Abstract: This article focuses on the involvement of the Irish in Boston politics during the first decades after the Civil War, a period when the Irish first began to organize and exert some political influence in the city. Irish community leaders cooperated with the Yankee leadership of the Democratic Party during these decades, receiving a certain amount of patronage in return and the nomination of several "respectable" Irishmen for political office. Although it was not until the beginning of the twentieth century, after service in the U.S. Congress and diplomatic corps, that Patrick Andrew Collins was elected mayor (1902-05), his political significance dates back to the 1860s and 1870s. The article considers the nature of his leadership in that era.

It was the Irish, notably ambitious young men like Patrick Collins, who made the two-party system viable in Massachusetts during the era of Reconstruction. As a young man, Collins joined the Fenian movement (founded to overthrow British rule in Ireland). This work led him into politics. He was quickly elected a state representative and then a state senator.

As a legislator, Collins worked to ease restrictions on the practice of religion for Catholics in state institutions and to earn public money for Catholic charitable institutions. With the rapidly increasing number of Irish voters in Boston in the 1870s, their vocal assertion of their rights, and strong political organization, the Irish were beginning to be recognized as a power to be reckoned with. Collins was central to these developments.

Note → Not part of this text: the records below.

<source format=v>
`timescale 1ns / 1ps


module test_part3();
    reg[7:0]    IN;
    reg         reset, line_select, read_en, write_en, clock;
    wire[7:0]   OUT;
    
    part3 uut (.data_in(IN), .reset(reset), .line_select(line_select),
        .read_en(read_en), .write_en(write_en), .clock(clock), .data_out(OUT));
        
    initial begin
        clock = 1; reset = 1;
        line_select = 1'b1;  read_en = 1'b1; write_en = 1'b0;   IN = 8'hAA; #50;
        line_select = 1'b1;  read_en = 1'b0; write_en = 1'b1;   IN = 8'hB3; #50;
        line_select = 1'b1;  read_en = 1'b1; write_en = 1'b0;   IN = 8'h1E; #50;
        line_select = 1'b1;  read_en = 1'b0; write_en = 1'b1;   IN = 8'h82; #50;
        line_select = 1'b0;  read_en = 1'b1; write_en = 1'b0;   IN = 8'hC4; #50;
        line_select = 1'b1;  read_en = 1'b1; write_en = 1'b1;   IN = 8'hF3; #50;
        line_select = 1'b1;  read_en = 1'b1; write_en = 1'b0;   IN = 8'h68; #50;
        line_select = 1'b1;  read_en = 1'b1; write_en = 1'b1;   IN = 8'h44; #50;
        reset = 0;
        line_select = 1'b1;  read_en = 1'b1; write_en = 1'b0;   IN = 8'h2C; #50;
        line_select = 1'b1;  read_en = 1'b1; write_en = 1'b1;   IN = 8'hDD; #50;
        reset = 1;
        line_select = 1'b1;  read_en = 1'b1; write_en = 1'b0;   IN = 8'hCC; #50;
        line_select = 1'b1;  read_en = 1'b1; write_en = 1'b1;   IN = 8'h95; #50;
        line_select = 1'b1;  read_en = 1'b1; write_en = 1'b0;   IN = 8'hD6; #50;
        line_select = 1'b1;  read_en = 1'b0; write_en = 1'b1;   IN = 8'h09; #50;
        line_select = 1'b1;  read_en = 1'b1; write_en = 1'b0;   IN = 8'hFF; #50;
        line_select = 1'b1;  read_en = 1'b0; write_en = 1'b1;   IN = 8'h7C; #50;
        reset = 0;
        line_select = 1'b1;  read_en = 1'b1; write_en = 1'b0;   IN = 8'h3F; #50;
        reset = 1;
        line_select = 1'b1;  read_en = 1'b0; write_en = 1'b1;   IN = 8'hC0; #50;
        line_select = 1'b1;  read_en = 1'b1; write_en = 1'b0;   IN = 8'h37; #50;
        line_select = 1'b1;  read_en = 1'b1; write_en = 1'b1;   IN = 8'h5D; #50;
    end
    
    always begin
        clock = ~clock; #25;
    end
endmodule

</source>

Editor's Introduction: The Irish have played a defining role in Massachusetts history. According to the 2000 census, nearly 35 million Americans claimed Irish ancestry, almost nine times the population of Ireland itself. Nearly 25% of Massachusetts residents make this claim, the highest of any state and double the national average.

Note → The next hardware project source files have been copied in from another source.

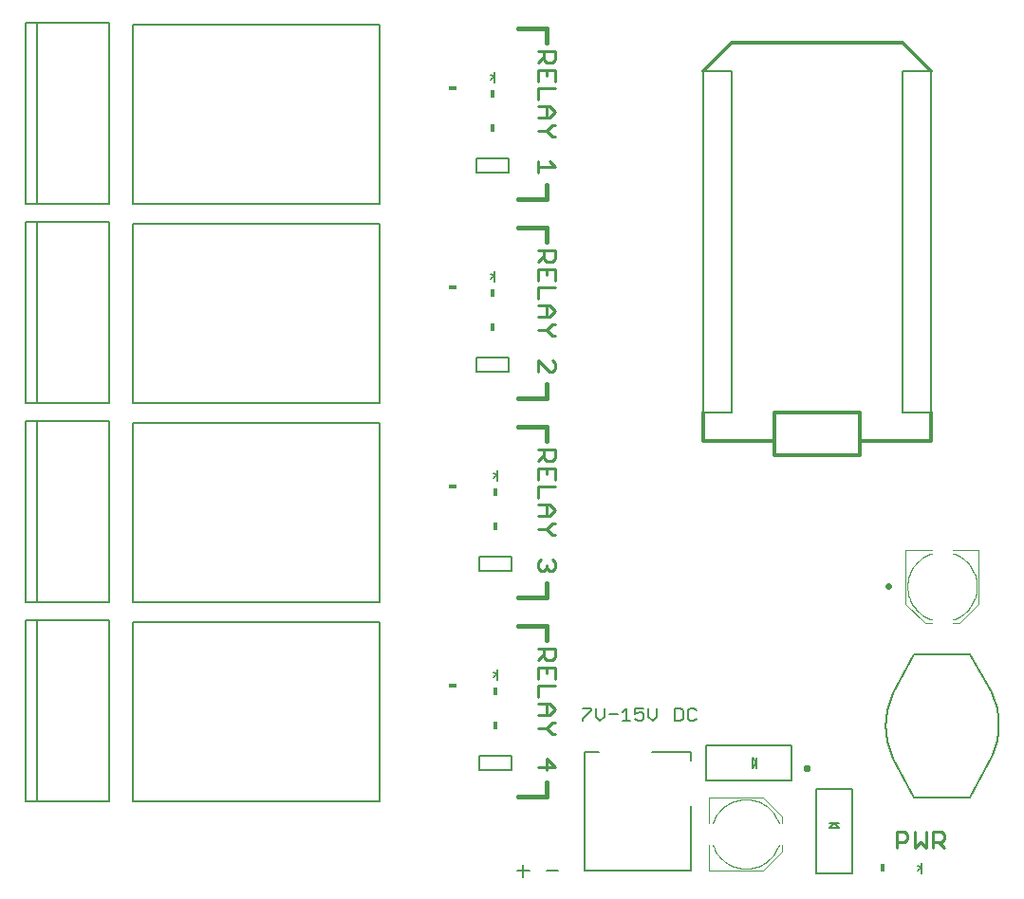
<source format=gto>
G75*
%MOIN*%
%OFA0B0*%
%FSLAX24Y24*%
%IPPOS*%
%LPD*%
%AMOC8*
5,1,8,0,0,1.08239X$1,22.5*
%
%ADD10C,0.0110*%
%ADD11C,0.0160*%
%ADD12C,0.0060*%
%ADD13C,0.0050*%
%ADD14C,0.0080*%
%ADD15R,0.0300X0.0180*%
%ADD16R,0.0180X0.0300*%
%ADD17C,0.0120*%
%ADD18C,0.0220*%
%ADD19C,0.0040*%
D10*
X022538Y008932D02*
X023128Y008932D01*
X022833Y009227D01*
X022833Y008833D01*
X023030Y010122D02*
X023128Y010122D01*
X023030Y010122D02*
X022833Y010319D01*
X022538Y010319D01*
X022833Y010319D02*
X023030Y010516D01*
X023128Y010516D01*
X022932Y010767D02*
X022538Y010767D01*
X022833Y010767D02*
X022833Y011161D01*
X022932Y011161D02*
X023128Y010964D01*
X022932Y010767D01*
X022932Y011161D02*
X022538Y011161D01*
X022538Y011411D02*
X022538Y011805D01*
X023128Y011805D01*
X023128Y012056D02*
X023128Y012450D01*
X022538Y012450D01*
X022538Y012056D01*
X022833Y012253D02*
X022833Y012450D01*
X022833Y012701D02*
X022735Y012799D01*
X022735Y013094D01*
X022735Y012897D02*
X022538Y012701D01*
X022833Y012701D02*
X023030Y012701D01*
X023128Y012799D01*
X023128Y013094D01*
X022538Y013094D01*
X022636Y015833D02*
X022538Y015932D01*
X022538Y016129D01*
X022636Y016227D01*
X022833Y016030D02*
X022833Y015932D01*
X022735Y015833D01*
X022636Y015833D01*
X022833Y015932D02*
X022932Y015833D01*
X023030Y015833D01*
X023128Y015932D01*
X023128Y016129D01*
X023030Y016227D01*
X023030Y017122D02*
X023128Y017122D01*
X023030Y017122D02*
X022833Y017319D01*
X022538Y017319D01*
X022833Y017319D02*
X023030Y017516D01*
X023128Y017516D01*
X022932Y017767D02*
X022538Y017767D01*
X022833Y017767D02*
X022833Y018161D01*
X022932Y018161D02*
X023128Y017964D01*
X022932Y017767D01*
X022932Y018161D02*
X022538Y018161D01*
X022538Y018411D02*
X022538Y018805D01*
X023128Y018805D01*
X023128Y019056D02*
X023128Y019450D01*
X022538Y019450D01*
X022538Y019056D01*
X022833Y019253D02*
X022833Y019450D01*
X022833Y019701D02*
X022735Y019799D01*
X022735Y020094D01*
X022735Y019897D02*
X022538Y019701D01*
X022833Y019701D02*
X023030Y019701D01*
X023128Y019799D01*
X023128Y020094D01*
X022538Y020094D01*
X022538Y022833D02*
X022538Y023227D01*
X022932Y022833D01*
X023030Y022833D01*
X023128Y022932D01*
X023128Y023129D01*
X023030Y023227D01*
X023030Y024122D02*
X023128Y024122D01*
X023030Y024122D02*
X022833Y024319D01*
X022538Y024319D01*
X022833Y024319D02*
X023030Y024516D01*
X023128Y024516D01*
X022932Y024767D02*
X022538Y024767D01*
X022833Y024767D02*
X022833Y025161D01*
X022932Y025161D02*
X023128Y024964D01*
X022932Y024767D01*
X022932Y025161D02*
X022538Y025161D01*
X022538Y025411D02*
X022538Y025805D01*
X023128Y025805D01*
X023128Y026056D02*
X023128Y026450D01*
X022538Y026450D01*
X022538Y026056D01*
X022833Y026253D02*
X022833Y026450D01*
X022833Y026701D02*
X022735Y026799D01*
X022735Y027094D01*
X022735Y026897D02*
X022538Y026701D01*
X022833Y026701D02*
X023030Y026701D01*
X023128Y026799D01*
X023128Y027094D01*
X022538Y027094D01*
X022538Y029833D02*
X022538Y030227D01*
X022538Y030030D02*
X023128Y030030D01*
X022932Y030227D01*
X023030Y031122D02*
X023128Y031122D01*
X023030Y031122D02*
X022833Y031319D01*
X022538Y031319D01*
X022833Y031319D02*
X023030Y031516D01*
X023128Y031516D01*
X022932Y031767D02*
X022538Y031767D01*
X022833Y031767D02*
X022833Y032161D01*
X022932Y032161D02*
X023128Y031964D01*
X022932Y031767D01*
X022932Y032161D02*
X022538Y032161D01*
X022538Y032411D02*
X022538Y032805D01*
X023128Y032805D01*
X023128Y033056D02*
X023128Y033450D01*
X022538Y033450D01*
X022538Y033056D01*
X022833Y033253D02*
X022833Y033450D01*
X022833Y033701D02*
X022735Y033799D01*
X022735Y034094D01*
X022735Y033897D02*
X022538Y033701D01*
X022833Y033701D02*
X023030Y033701D01*
X023128Y033799D01*
X023128Y034094D01*
X022538Y034094D01*
X035121Y006689D02*
X035416Y006689D01*
X035515Y006590D01*
X035515Y006394D01*
X035416Y006295D01*
X035121Y006295D01*
X035121Y006098D02*
X035121Y006689D01*
X035766Y006689D02*
X035766Y006098D01*
X035962Y006295D01*
X036159Y006098D01*
X036159Y006689D01*
X036410Y006689D02*
X036705Y006689D01*
X036804Y006590D01*
X036804Y006394D01*
X036705Y006295D01*
X036410Y006295D01*
X036410Y006098D02*
X036410Y006689D01*
X036607Y006295D02*
X036804Y006098D01*
D11*
X022833Y007893D02*
X021833Y007893D01*
X022833Y007893D02*
X022833Y008393D01*
X022833Y013393D02*
X022833Y013893D01*
X021833Y013893D01*
X021833Y014893D02*
X022833Y014893D01*
X022833Y015393D01*
X022833Y020393D02*
X022833Y020893D01*
X021833Y020893D01*
X021833Y021893D02*
X022833Y021893D01*
X022833Y022393D01*
X022833Y027393D02*
X022833Y027893D01*
X021833Y027893D01*
X021833Y028893D02*
X022833Y028893D01*
X022833Y029393D01*
X022833Y034393D02*
X022833Y034893D01*
X021833Y034893D01*
D12*
X021803Y005304D02*
X022230Y005304D01*
X022016Y005517D02*
X022016Y005090D01*
X022823Y005304D02*
X023250Y005304D01*
X021593Y008833D02*
X020473Y008833D01*
X020473Y009353D01*
X021593Y009353D01*
X021593Y008833D01*
X024111Y010573D02*
X024111Y010647D01*
X024405Y010940D01*
X024405Y011014D01*
X024111Y011014D01*
X024572Y011014D02*
X024572Y010720D01*
X024718Y010573D01*
X024865Y010720D01*
X024865Y011014D01*
X025032Y010793D02*
X025326Y010793D01*
X025492Y010867D02*
X025639Y011014D01*
X025639Y010573D01*
X025492Y010573D02*
X025786Y010573D01*
X025953Y010647D02*
X026026Y010573D01*
X026173Y010573D01*
X026246Y010647D01*
X026246Y010793D01*
X026173Y010867D01*
X026100Y010867D01*
X025953Y010793D01*
X025953Y011014D01*
X026246Y011014D01*
X026413Y011014D02*
X026413Y010720D01*
X026560Y010573D01*
X026707Y010720D01*
X026707Y011014D01*
X027334Y011014D02*
X027334Y010573D01*
X027554Y010573D01*
X027628Y010647D01*
X027628Y010940D01*
X027554Y011014D01*
X027334Y011014D01*
X027794Y010940D02*
X027794Y010647D01*
X027868Y010573D01*
X028014Y010573D01*
X028088Y010647D01*
X028088Y010940D02*
X028014Y011014D01*
X027868Y011014D01*
X027794Y010940D01*
X021593Y015833D02*
X020473Y015833D01*
X020473Y016353D01*
X021593Y016353D01*
X021593Y015833D01*
X021493Y022833D02*
X020373Y022833D01*
X020373Y023353D01*
X021493Y023353D01*
X021493Y022833D01*
X021493Y029833D02*
X020373Y029833D01*
X020373Y030353D01*
X021493Y030353D01*
X021493Y029833D01*
D13*
X016977Y028744D02*
X016977Y035043D01*
X008315Y035043D01*
X008315Y028744D01*
X016977Y028744D01*
X016977Y028043D02*
X008315Y028043D01*
X008315Y021744D01*
X016977Y021744D01*
X016977Y028043D01*
X016977Y021043D02*
X008315Y021043D01*
X008315Y014744D01*
X016977Y014744D01*
X016977Y021043D01*
X016977Y014043D02*
X008315Y014043D01*
X008315Y007744D01*
X016977Y007744D01*
X016977Y014043D01*
X028431Y009723D02*
X031425Y009723D01*
X031425Y009544D01*
X031425Y008463D01*
X028431Y008463D01*
X028431Y008544D01*
X028431Y009723D01*
X030058Y009268D02*
X030208Y009093D01*
X030058Y008918D01*
X030058Y009268D01*
X030208Y009268D02*
X030208Y008918D01*
X031425Y009544D02*
X031425Y009642D01*
X028431Y008567D02*
X028431Y008544D01*
X032303Y008185D02*
X032482Y008185D01*
X033563Y008185D01*
X033563Y005191D01*
X033482Y005191D01*
X032303Y005191D01*
X032303Y008185D01*
X032384Y008185D02*
X032482Y008185D01*
X035001Y009252D02*
X035749Y007874D01*
X037717Y007874D01*
X038465Y009291D01*
X035001Y009251D02*
X034960Y009345D01*
X034922Y009441D01*
X034889Y009537D01*
X034859Y009635D01*
X034832Y009734D01*
X034810Y009834D01*
X034791Y009934D01*
X034775Y010036D01*
X034764Y010137D01*
X034756Y010240D01*
X034752Y010342D01*
X034752Y010444D01*
X034756Y010546D01*
X034764Y010649D01*
X034775Y010750D01*
X034791Y010852D01*
X034810Y010952D01*
X034832Y011052D01*
X034859Y011151D01*
X034889Y011249D01*
X034922Y011345D01*
X034960Y011441D01*
X035001Y011535D01*
X035749Y012913D01*
X037717Y012913D01*
X038465Y011574D01*
X038465Y011575D02*
X038506Y011481D01*
X038544Y011385D01*
X038577Y011289D01*
X038607Y011191D01*
X038634Y011092D01*
X038656Y010992D01*
X038675Y010892D01*
X038691Y010790D01*
X038702Y010689D01*
X038710Y010586D01*
X038714Y010484D01*
X038714Y010382D01*
X038710Y010280D01*
X038702Y010177D01*
X038691Y010076D01*
X038675Y009974D01*
X038656Y009874D01*
X038634Y009774D01*
X038607Y009675D01*
X038577Y009577D01*
X038544Y009481D01*
X038506Y009385D01*
X038465Y009291D01*
X033108Y006968D02*
X032758Y006968D01*
X032758Y006818D02*
X032933Y006968D01*
X033108Y006818D01*
X032758Y006818D01*
X033459Y005191D02*
X033482Y005191D01*
D14*
X035878Y005301D02*
X036000Y005393D01*
X036000Y005574D01*
X035878Y005479D02*
X035994Y005403D01*
X036000Y005393D02*
X036000Y005212D01*
X027912Y005314D02*
X027901Y005314D01*
X027901Y007558D01*
X027901Y009172D02*
X027901Y009487D01*
X026523Y009487D01*
X024672Y009487D02*
X024160Y009487D01*
X024160Y005314D01*
X027901Y005314D01*
X021100Y012012D02*
X021100Y012193D01*
X020978Y012101D01*
X021100Y012193D02*
X021100Y012374D01*
X020978Y012279D02*
X021094Y012203D01*
X007486Y014114D02*
X007486Y007736D01*
X004927Y007736D01*
X004927Y014114D01*
X007486Y014114D01*
X007486Y014736D02*
X004927Y014736D01*
X004927Y021114D01*
X007486Y021114D01*
X007486Y014736D01*
X004927Y014736D02*
X004534Y014736D01*
X004534Y021114D01*
X004927Y021114D01*
X004927Y021736D02*
X004927Y028114D01*
X007486Y028114D01*
X007486Y021736D01*
X004927Y021736D01*
X004534Y021736D01*
X004534Y028114D01*
X004927Y028114D01*
X004927Y028736D02*
X004927Y035114D01*
X007486Y035114D01*
X007486Y028736D01*
X004927Y028736D01*
X004534Y028736D01*
X004534Y035114D01*
X004927Y035114D01*
X020878Y033279D02*
X020994Y033203D01*
X021000Y033193D02*
X020878Y033101D01*
X021000Y033012D02*
X021000Y033193D01*
X021000Y033374D01*
X028333Y033393D02*
X028333Y021393D01*
X029333Y021393D01*
X029333Y033393D01*
X028333Y033393D01*
X035333Y033393D02*
X036333Y033393D01*
X036333Y021393D01*
X035333Y021393D01*
X035333Y033393D01*
X021000Y026374D02*
X021000Y026193D01*
X020878Y026101D01*
X021000Y026012D02*
X021000Y026193D01*
X020994Y026203D02*
X020878Y026279D01*
X021100Y019374D02*
X021100Y019193D01*
X020978Y019101D01*
X021100Y019012D02*
X021100Y019193D01*
X021094Y019203D02*
X020978Y019279D01*
X004927Y014114D02*
X004534Y014114D01*
X004534Y007736D01*
X004927Y007736D01*
D15*
X019533Y011793D03*
X019533Y018793D03*
X019533Y025793D03*
X019533Y032793D03*
D16*
X020933Y032593D03*
X020933Y031393D03*
X020933Y025593D03*
X020933Y024393D03*
X021033Y018593D03*
X021033Y017393D03*
X021033Y011593D03*
X021033Y010393D03*
X034633Y005393D03*
D17*
X031935Y008891D02*
X031937Y008905D01*
X031943Y008919D01*
X031951Y008931D01*
X031963Y008939D01*
X031977Y008945D01*
X031991Y008947D01*
X032005Y008945D01*
X032019Y008939D01*
X032031Y008931D01*
X032039Y008919D01*
X032045Y008905D01*
X032047Y008891D01*
X032045Y008877D01*
X032039Y008863D01*
X032031Y008851D01*
X032019Y008843D01*
X032005Y008837D01*
X031991Y008835D01*
X031977Y008837D01*
X031963Y008843D01*
X031951Y008851D01*
X031943Y008863D01*
X031937Y008877D01*
X031935Y008891D01*
X030833Y019893D02*
X033833Y019893D01*
X033833Y020393D01*
X033833Y021393D01*
X030833Y021393D01*
X030833Y020393D01*
X028333Y020393D01*
X028333Y021393D01*
X030833Y020393D02*
X030833Y019893D01*
X033833Y020393D02*
X036333Y020393D01*
X036333Y021393D01*
X036333Y033393D02*
X035333Y034393D01*
X029333Y034393D01*
X028333Y033393D01*
D18*
X034821Y015293D02*
X034845Y015293D01*
D19*
X035453Y014683D02*
X035453Y016573D01*
X036359Y016573D01*
X037107Y016573D02*
X038012Y016573D01*
X038012Y014683D01*
X037343Y014014D01*
X037107Y014014D01*
X036359Y014014D02*
X036123Y014014D01*
X035453Y014683D01*
X037107Y014132D02*
X037171Y014154D01*
X037234Y014181D01*
X037296Y014211D01*
X037355Y014244D01*
X037413Y014280D01*
X037469Y014320D01*
X037522Y014363D01*
X037573Y014408D01*
X037621Y014456D01*
X037666Y014507D01*
X037709Y014561D01*
X037748Y014617D01*
X037785Y014674D01*
X037818Y014734D01*
X037847Y014796D01*
X037873Y014859D01*
X037896Y014923D01*
X037915Y014989D01*
X037930Y015056D01*
X037941Y015123D01*
X037949Y015191D01*
X037953Y015259D01*
X037953Y015327D01*
X037949Y015395D01*
X037941Y015463D01*
X037930Y015530D01*
X037915Y015597D01*
X037896Y015663D01*
X037873Y015727D01*
X037847Y015790D01*
X037818Y015852D01*
X037785Y015912D01*
X037748Y015969D01*
X037709Y016025D01*
X037666Y016079D01*
X037621Y016130D01*
X037573Y016178D01*
X037522Y016223D01*
X037469Y016266D01*
X037413Y016306D01*
X037355Y016342D01*
X037296Y016375D01*
X037234Y016405D01*
X037171Y016432D01*
X037107Y016454D01*
X036359Y016454D02*
X036295Y016432D01*
X036232Y016405D01*
X036170Y016375D01*
X036111Y016342D01*
X036053Y016306D01*
X035997Y016266D01*
X035944Y016223D01*
X035893Y016178D01*
X035845Y016130D01*
X035800Y016079D01*
X035757Y016025D01*
X035718Y015969D01*
X035681Y015912D01*
X035648Y015852D01*
X035619Y015790D01*
X035593Y015727D01*
X035570Y015663D01*
X035551Y015597D01*
X035536Y015530D01*
X035525Y015463D01*
X035517Y015395D01*
X035513Y015327D01*
X035513Y015259D01*
X035517Y015191D01*
X035525Y015123D01*
X035536Y015056D01*
X035551Y014989D01*
X035570Y014923D01*
X035593Y014859D01*
X035619Y014796D01*
X035648Y014734D01*
X035681Y014674D01*
X035718Y014617D01*
X035757Y014561D01*
X035800Y014507D01*
X035845Y014456D01*
X035893Y014408D01*
X035944Y014363D01*
X035997Y014320D01*
X036053Y014280D01*
X036111Y014244D01*
X036170Y014211D01*
X036232Y014181D01*
X036295Y014154D01*
X036359Y014132D01*
X030443Y007873D02*
X028553Y007873D01*
X028553Y006967D01*
X028672Y006219D02*
X028694Y006155D01*
X028721Y006092D01*
X028751Y006030D01*
X028784Y005971D01*
X028820Y005913D01*
X028860Y005857D01*
X028903Y005804D01*
X028948Y005753D01*
X028996Y005705D01*
X029047Y005660D01*
X029101Y005617D01*
X029157Y005578D01*
X029214Y005541D01*
X029274Y005508D01*
X029336Y005479D01*
X029399Y005453D01*
X029463Y005430D01*
X029529Y005411D01*
X029596Y005396D01*
X029663Y005385D01*
X029731Y005377D01*
X029799Y005373D01*
X029867Y005373D01*
X029935Y005377D01*
X030003Y005385D01*
X030070Y005396D01*
X030137Y005411D01*
X030203Y005430D01*
X030267Y005453D01*
X030330Y005479D01*
X030392Y005508D01*
X030452Y005541D01*
X030509Y005578D01*
X030565Y005617D01*
X030619Y005660D01*
X030670Y005705D01*
X030718Y005753D01*
X030763Y005804D01*
X030806Y005857D01*
X030846Y005913D01*
X030882Y005971D01*
X030915Y006030D01*
X030945Y006092D01*
X030972Y006155D01*
X030994Y006219D01*
X031112Y006219D02*
X031112Y005983D01*
X030443Y005314D01*
X028553Y005314D01*
X028553Y006219D01*
X028672Y006967D02*
X028694Y007031D01*
X028721Y007094D01*
X028751Y007156D01*
X028784Y007215D01*
X028820Y007273D01*
X028860Y007329D01*
X028903Y007382D01*
X028948Y007433D01*
X028996Y007481D01*
X029047Y007526D01*
X029101Y007569D01*
X029157Y007608D01*
X029214Y007645D01*
X029274Y007678D01*
X029336Y007707D01*
X029399Y007733D01*
X029463Y007756D01*
X029529Y007775D01*
X029596Y007790D01*
X029663Y007801D01*
X029731Y007809D01*
X029799Y007813D01*
X029867Y007813D01*
X029935Y007809D01*
X030003Y007801D01*
X030070Y007790D01*
X030137Y007775D01*
X030203Y007756D01*
X030267Y007733D01*
X030330Y007707D01*
X030392Y007678D01*
X030452Y007645D01*
X030509Y007608D01*
X030565Y007569D01*
X030619Y007526D01*
X030670Y007481D01*
X030718Y007433D01*
X030763Y007382D01*
X030806Y007329D01*
X030846Y007273D01*
X030882Y007215D01*
X030915Y007156D01*
X030945Y007094D01*
X030972Y007031D01*
X030994Y006967D01*
X031112Y006967D02*
X031112Y007204D01*
X030443Y007873D01*
M02*

</source>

Why Boston? Historian James M. Bergquist writes, "If Baltimore was seen as a city dominated by Germans, Boston was clearly in the hands of the Irish. By 1855 about 30% of Boston's population was Irish-born, and only 1% German-born." In the early nineteenth century Boston had not been a prominent port of entry for European immigrants. However:

The famine years in the late 1 840s brought large numbers of the most impoverished Irish to New England. Many of them had come by way of the Canadian maritime provinces or by way of New York. During the famine immigration, the poorest and most desperate Irish migrants came in the lumber ships to Saint John, New Brunswick, and then traveled down the coast to Boston and other cities. The lowly state of the Irish by the 1 850s made them the special targets of nativist [anti-foreigner] attacks. The city served as a point of distribution for Irish immigrants going into interior New England, especially those who were becoming the workforce of the textile mills . . . But the lack of easy connections to the West (in comparison with other port cities) left many Irish stranded in Boston. The arrival of so many at mid-century crowded them into tenements, concentrated in the city's North End, with poor health conditions and high infant mortality.1

During the first decades after the Civil War, Irish voters played an increasingly important role in the local politics of Boston. Though they continued to experience poverty and discrimination, they began to establish themselves socially and economically. Not all Boston immigrants were poor and not all were Catholic or Irish; but in the middle of the nineteenth century, a huge gap existed between two identifiable groups that were competing in Boston politics: the native-born Americans and the mass of Irish immigrants. There were differences within each group, but there was a fundamental social, economic, religious, and political gap between the two populations.

Hostility towards those lumped together as "the Irish" was real. There were those, such as John Fitzpatrick, the Roman Catholic bishop of Boston during the Civil War, who attempted to ameliorate the conditions of the immigrant Irish community.